▶ **Exercise**
Reproduce word for word every line from the one containing "Condition noted as found; the weight" through the one containing "Taken as: 32.5 mph", with both of those lines included.

▶ **Material provided**

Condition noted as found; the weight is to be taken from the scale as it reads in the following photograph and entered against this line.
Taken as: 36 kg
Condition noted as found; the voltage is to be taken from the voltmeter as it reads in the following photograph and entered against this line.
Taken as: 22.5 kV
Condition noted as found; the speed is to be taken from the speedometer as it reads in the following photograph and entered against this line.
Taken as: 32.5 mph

==

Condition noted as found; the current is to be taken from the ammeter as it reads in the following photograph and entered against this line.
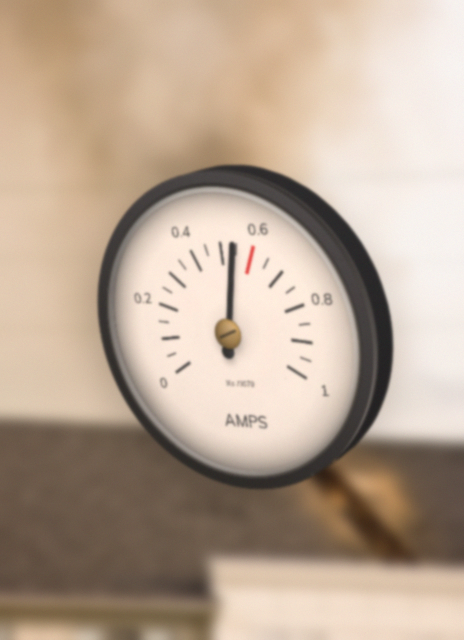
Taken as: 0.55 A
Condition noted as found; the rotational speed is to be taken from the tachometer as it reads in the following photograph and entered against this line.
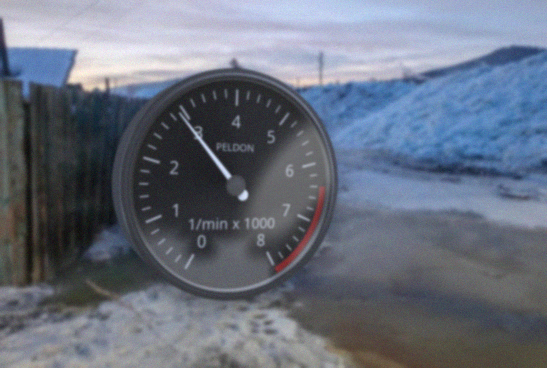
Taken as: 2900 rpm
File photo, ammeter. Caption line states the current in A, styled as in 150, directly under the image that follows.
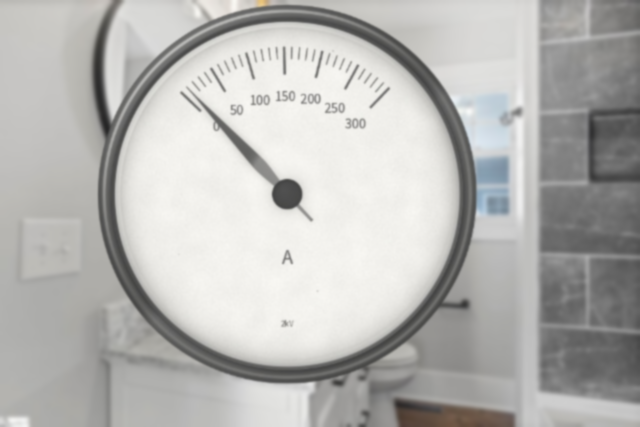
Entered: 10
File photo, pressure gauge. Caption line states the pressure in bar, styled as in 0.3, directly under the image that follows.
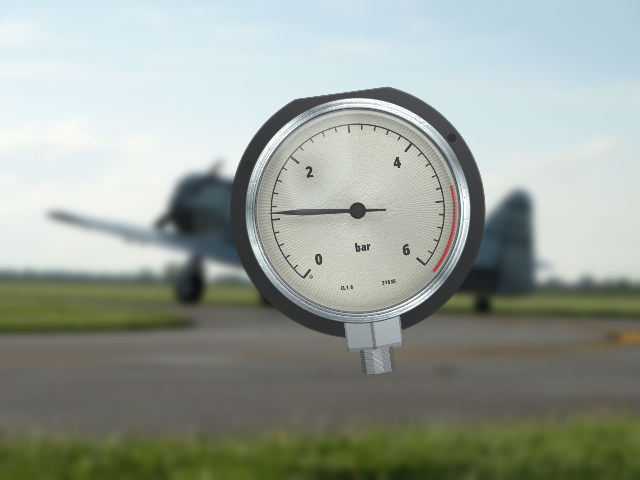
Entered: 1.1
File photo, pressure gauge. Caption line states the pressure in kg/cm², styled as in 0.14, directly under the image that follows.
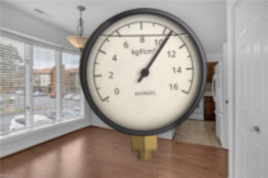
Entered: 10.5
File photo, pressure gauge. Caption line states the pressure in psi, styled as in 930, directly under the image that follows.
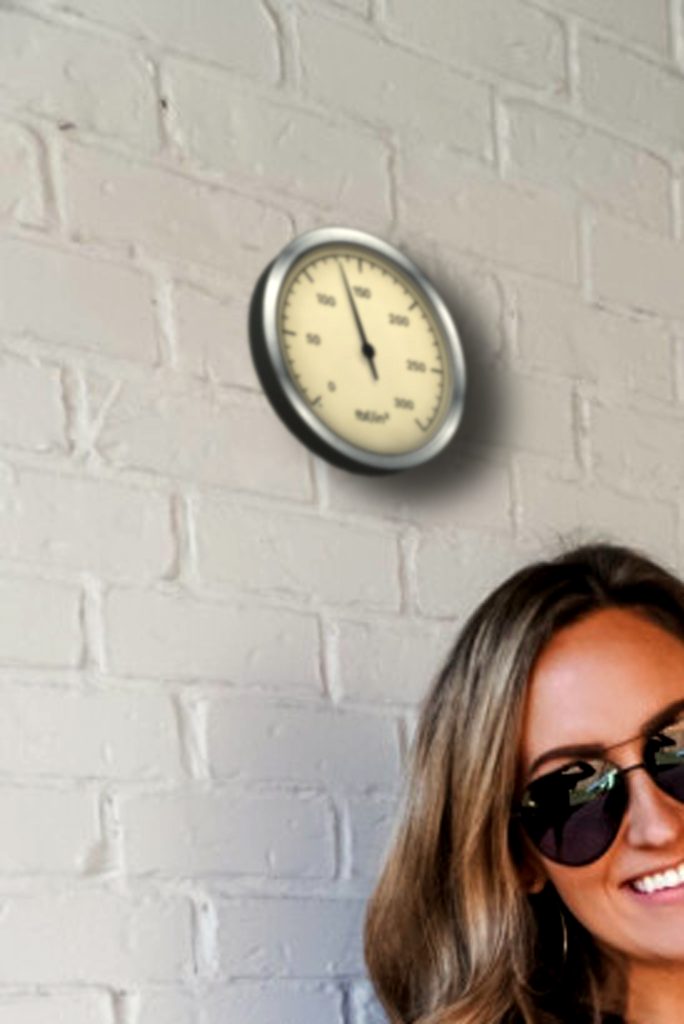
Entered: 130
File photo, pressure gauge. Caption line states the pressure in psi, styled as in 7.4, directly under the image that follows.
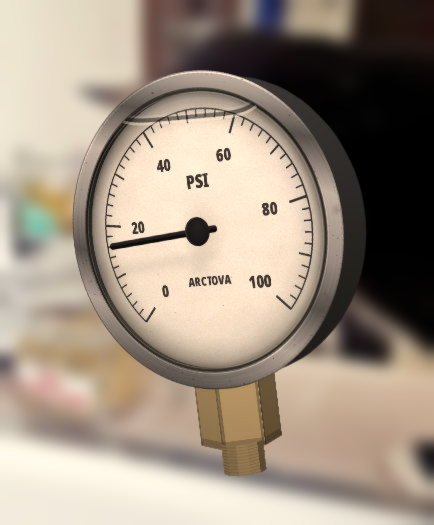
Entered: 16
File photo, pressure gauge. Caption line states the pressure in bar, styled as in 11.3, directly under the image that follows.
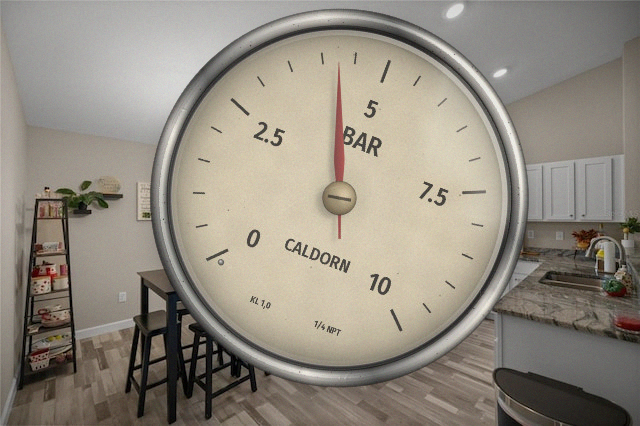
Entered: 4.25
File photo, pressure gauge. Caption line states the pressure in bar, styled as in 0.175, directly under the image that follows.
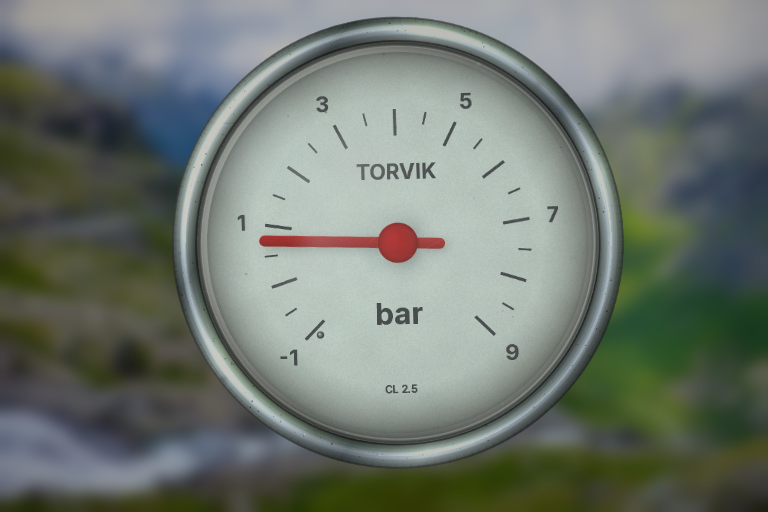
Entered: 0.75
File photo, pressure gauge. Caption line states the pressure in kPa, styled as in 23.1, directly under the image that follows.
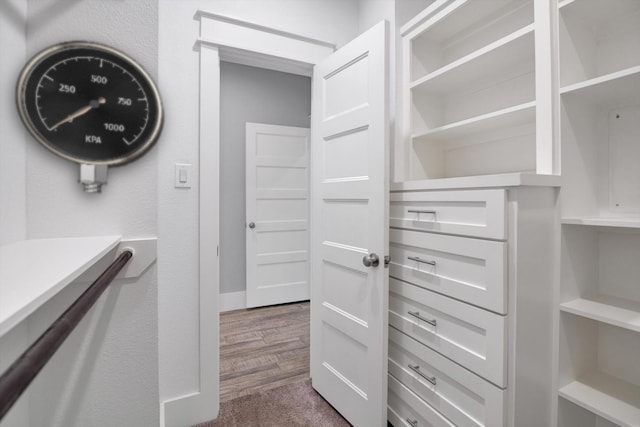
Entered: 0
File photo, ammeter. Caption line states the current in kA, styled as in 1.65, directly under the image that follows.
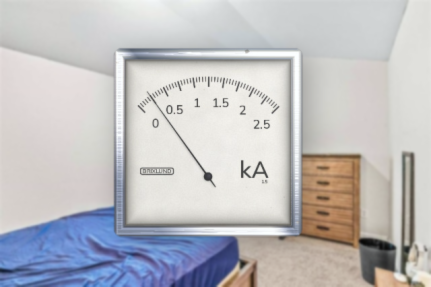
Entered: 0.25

▶ **Solution for this problem**
Condition noted as found; the weight is to be taken from the scale as it reads in the following photograph and entered against this line.
Taken as: 36 kg
Condition noted as found; the voltage is to be taken from the voltmeter as it reads in the following photograph and entered against this line.
Taken as: 22.5 kV
Condition noted as found; the speed is to be taken from the speedometer as it reads in the following photograph and entered against this line.
Taken as: 32.5 mph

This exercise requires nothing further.